Exercise instructions: Write each entry out once more, please, precisely as shown.

Given records:
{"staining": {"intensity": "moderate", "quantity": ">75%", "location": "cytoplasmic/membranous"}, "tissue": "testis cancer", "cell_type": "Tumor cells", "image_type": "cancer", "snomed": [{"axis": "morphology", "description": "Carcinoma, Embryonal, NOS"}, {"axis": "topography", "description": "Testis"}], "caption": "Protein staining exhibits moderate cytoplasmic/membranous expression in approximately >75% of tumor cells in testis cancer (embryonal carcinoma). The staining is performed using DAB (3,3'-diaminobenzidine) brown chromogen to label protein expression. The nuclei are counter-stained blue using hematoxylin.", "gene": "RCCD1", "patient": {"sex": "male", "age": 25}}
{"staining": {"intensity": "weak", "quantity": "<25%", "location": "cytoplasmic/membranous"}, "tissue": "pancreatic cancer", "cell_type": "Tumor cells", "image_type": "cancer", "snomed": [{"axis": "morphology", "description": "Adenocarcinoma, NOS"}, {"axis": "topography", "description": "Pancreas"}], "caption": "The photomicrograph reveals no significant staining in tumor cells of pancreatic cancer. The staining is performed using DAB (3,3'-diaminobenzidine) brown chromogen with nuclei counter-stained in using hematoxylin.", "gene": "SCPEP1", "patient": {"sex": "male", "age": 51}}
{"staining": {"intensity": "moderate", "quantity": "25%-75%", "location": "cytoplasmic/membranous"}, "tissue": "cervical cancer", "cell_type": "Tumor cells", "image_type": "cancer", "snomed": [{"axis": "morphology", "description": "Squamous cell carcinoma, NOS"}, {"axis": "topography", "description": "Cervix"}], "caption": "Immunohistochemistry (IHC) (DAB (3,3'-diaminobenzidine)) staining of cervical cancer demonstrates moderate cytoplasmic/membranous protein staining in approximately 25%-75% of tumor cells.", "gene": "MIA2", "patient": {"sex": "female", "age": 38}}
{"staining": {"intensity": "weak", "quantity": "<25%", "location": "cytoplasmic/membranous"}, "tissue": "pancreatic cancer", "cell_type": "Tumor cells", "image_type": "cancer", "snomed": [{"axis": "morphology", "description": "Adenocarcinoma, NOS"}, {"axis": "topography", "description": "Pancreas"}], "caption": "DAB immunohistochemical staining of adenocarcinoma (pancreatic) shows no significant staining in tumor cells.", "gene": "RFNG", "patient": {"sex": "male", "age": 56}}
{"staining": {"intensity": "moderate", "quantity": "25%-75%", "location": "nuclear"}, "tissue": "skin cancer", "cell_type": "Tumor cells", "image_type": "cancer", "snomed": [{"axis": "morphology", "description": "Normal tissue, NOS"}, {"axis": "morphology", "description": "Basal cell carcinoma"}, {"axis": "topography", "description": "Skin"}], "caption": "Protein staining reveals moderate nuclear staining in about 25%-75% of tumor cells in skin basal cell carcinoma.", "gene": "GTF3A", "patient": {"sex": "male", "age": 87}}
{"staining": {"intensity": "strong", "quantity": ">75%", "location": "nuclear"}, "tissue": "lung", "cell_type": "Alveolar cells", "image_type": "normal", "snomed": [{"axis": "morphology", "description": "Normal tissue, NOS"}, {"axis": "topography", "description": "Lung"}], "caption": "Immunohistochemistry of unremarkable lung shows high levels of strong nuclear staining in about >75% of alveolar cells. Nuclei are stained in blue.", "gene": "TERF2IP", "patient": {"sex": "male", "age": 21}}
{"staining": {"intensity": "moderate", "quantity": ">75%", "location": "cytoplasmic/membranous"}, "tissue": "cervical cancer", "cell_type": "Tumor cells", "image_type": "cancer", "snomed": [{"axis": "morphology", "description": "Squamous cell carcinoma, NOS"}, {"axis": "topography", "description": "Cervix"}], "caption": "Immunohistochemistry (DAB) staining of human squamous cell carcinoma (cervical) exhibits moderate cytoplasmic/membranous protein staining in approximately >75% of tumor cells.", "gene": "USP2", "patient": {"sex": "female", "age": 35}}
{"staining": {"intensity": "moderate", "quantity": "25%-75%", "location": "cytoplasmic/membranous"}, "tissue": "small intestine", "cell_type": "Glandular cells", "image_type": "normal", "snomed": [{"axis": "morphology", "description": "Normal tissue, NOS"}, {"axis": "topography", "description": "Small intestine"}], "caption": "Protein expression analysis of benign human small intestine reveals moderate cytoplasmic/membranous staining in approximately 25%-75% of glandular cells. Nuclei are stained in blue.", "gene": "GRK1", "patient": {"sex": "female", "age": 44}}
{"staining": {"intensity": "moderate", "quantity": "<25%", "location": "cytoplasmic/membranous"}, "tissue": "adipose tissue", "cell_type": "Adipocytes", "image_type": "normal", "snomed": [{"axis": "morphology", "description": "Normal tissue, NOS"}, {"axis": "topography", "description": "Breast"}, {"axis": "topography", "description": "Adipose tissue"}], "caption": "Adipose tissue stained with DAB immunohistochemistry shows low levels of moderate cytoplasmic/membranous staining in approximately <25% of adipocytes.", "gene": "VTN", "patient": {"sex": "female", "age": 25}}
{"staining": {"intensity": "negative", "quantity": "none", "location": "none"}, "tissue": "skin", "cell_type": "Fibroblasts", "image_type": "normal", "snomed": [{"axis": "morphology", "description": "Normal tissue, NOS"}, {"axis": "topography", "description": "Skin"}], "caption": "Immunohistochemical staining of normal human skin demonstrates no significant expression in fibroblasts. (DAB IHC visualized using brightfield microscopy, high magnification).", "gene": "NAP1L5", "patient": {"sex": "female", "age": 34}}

Expected answer:
{"staining": {"intensity": "moderate", "quantity": ">75%", "location": "cytoplasmic/membranous"}, "tissue": "testis cancer", "cell_type": "Tumor cells", "image_type": "cancer", "snomed": [{"axis": "morphology", "description": "Carcinoma, Embryonal, NOS"}, {"axis": "topography", "description": "Testis"}], "caption": "Protein staining exhibits moderate cytoplasmic/membranous expression in approximately >75% of tumor cells in testis cancer (embryonal carcinoma). The staining is performed using DAB (3,3'-diaminobenzidine) brown chromogen to label protein expression. The nuclei are counter-stained blue using hematoxylin.", "gene": "RCCD1", "patient": {"sex": "male", "age": 25}}
{"staining": {"intensity": "weak", "quantity": "<25%", "location": "cytoplasmic/membranous"}, "tissue": "pancreatic cancer", "cell_type": "Tumor cells", "image_type": "cancer", "snomed": [{"axis": "morphology", "description": "Adenocarcinoma, NOS"}, {"axis": "topography", "description": "Pancreas"}], "caption": "The photomicrograph reveals no significant staining in tumor cells of pancreatic cancer. The staining is performed using DAB (3,3'-diaminobenzidine) brown chromogen with nuclei counter-stained in using hematoxylin.", "gene": "SCPEP1", "patient": {"sex": "male", "age": 51}}
{"staining": {"intensity": "moderate", "quantity": "25%-75%", "location": "cytoplasmic/membranous"}, "tissue": "cervical cancer", "cell_type": "Tumor cells", "image_type": "cancer", "snomed": [{"axis": "morphology", "description": "Squamous cell carcinoma, NOS"}, {"axis": "topography", "description": "Cervix"}], "caption": "Immunohistochemistry (IHC) (DAB (3,3'-diaminobenzidine)) staining of cervical cancer demonstrates moderate cytoplasmic/membranous protein staining in approximately 25%-75% of tumor cells.", "gene": "MIA2", "patient": {"sex": "female", "age": 38}}
{"staining": {"intensity": "weak", "quantity": "<25%", "location": "cytoplasmic/membranous"}, "tissue": "pancreatic cancer", "cell_type": "Tumor cells", "image_type": "cancer", "snomed": [{"axis": "morphology", "description": "Adenocarcinoma, NOS"}, {"axis": "topography", "description": "Pancreas"}], "caption": "DAB immunohistochemical staining of adenocarcinoma (pancreatic) shows no significant staining in tumor cells.", "gene": "RFNG", "patient": {"sex": "male", "age": 56}}
{"staining": {"intensity": "moderate", "quantity": "25%-75%", "location": "nuclear"}, "tissue": "skin cancer", "cell_type": "Tumor cells", "image_type": "cancer", "snomed": [{"axis": "morphology", "description": "Normal tissue, NOS"}, {"axis": "morphology", "description": "Basal cell carcinoma"}, {"axis": "topography", "description": "Skin"}], "caption": "Protein staining reveals moderate nuclear staining in about 25%-75% of tumor cells in skin basal cell carcinoma.", "gene": "GTF3A", "patient": {"sex": "male", "age": 87}}
{"staining": {"intensity": "strong", "quantity": ">75%", "location": "nuclear"}, "tissue": "lung", "cell_type": "Alveolar cells", "image_type": "normal", "snomed": [{"axis": "morphology", "description": "Normal tissue, NOS"}, {"axis": "topography", "description": "Lung"}], "caption": "Immunohistochemistry of unremarkable lung shows high levels of strong nuclear staining in about >75% of alveolar cells. Nuclei are stained in blue.", "gene": "TERF2IP", "patient": {"sex": "male", "age": 21}}
{"staining": {"intensity": "moderate", "quantity": ">75%", "location": "cytoplasmic/membranous"}, "tissue": "cervical cancer", "cell_type": "Tumor cells", "image_type": "cancer", "snomed": [{"axis": "morphology", "description": "Squamous cell carcinoma, NOS"}, {"axis": "topography", "description": "Cervix"}], "caption": "Immunohistochemistry (DAB) staining of human squamous cell carcinoma (cervical) exhibits moderate cytoplasmic/membranous protein staining in approximately >75% of tumor cells.", "gene": "USP2", "patient": {"sex": "female", "age": 35}}
{"staining": {"intensity": "moderate", "quantity": "25%-75%", "location": "cytoplasmic/membranous"}, "tissue": "small intestine", "cell_type": "Glandular cells", "image_type": "normal", "snomed": [{"axis": "morphology", "description": "Normal tissue, NOS"}, {"axis": "topography", "description": "Small intestine"}], "caption": "Protein expression analysis of benign human small intestine reveals moderate cytoplasmic/membranous staining in approximately 25%-75% of glandular cells. Nuclei are stained in blue.", "gene": "GRK1", "patient": {"sex": "female", "age": 44}}
{"staining": {"intensity": "moderate", "quantity": "<25%", "location": "cytoplasmic/membranous"}, "tissue": "adipose tissue", "cell_type": "Adipocytes", "image_type": "normal", "snomed": [{"axis": "morphology", "description": "Normal tissue, NOS"}, {"axis": "topography", "description": "Breast"}, {"axis": "topography", "description": "Adipose tissue"}], "caption": "Adipose tissue stained with DAB immunohistochemistry shows low levels of moderate cytoplasmic/membranous staining in approximately <25% of adipocytes.", "gene": "VTN", "patient": {"sex": "female", "age": 25}}
{"staining": {"intensity": "negative", "quantity": "none", "location": "none"}, "tissue": "skin", "cell_type": "Fibroblasts", "image_type": "normal", "snomed": [{"axis": "morphology", "description": "Normal tissue, NOS"}, {"axis": "topography", "description": "Skin"}], "caption": "Immunohistochemical staining of normal human skin demonstrates no significant expression in fibroblasts. (DAB IHC visualized using brightfield microscopy, high magnification).", "gene": "NAP1L5", "patient": {"sex": "female", "age": 34}}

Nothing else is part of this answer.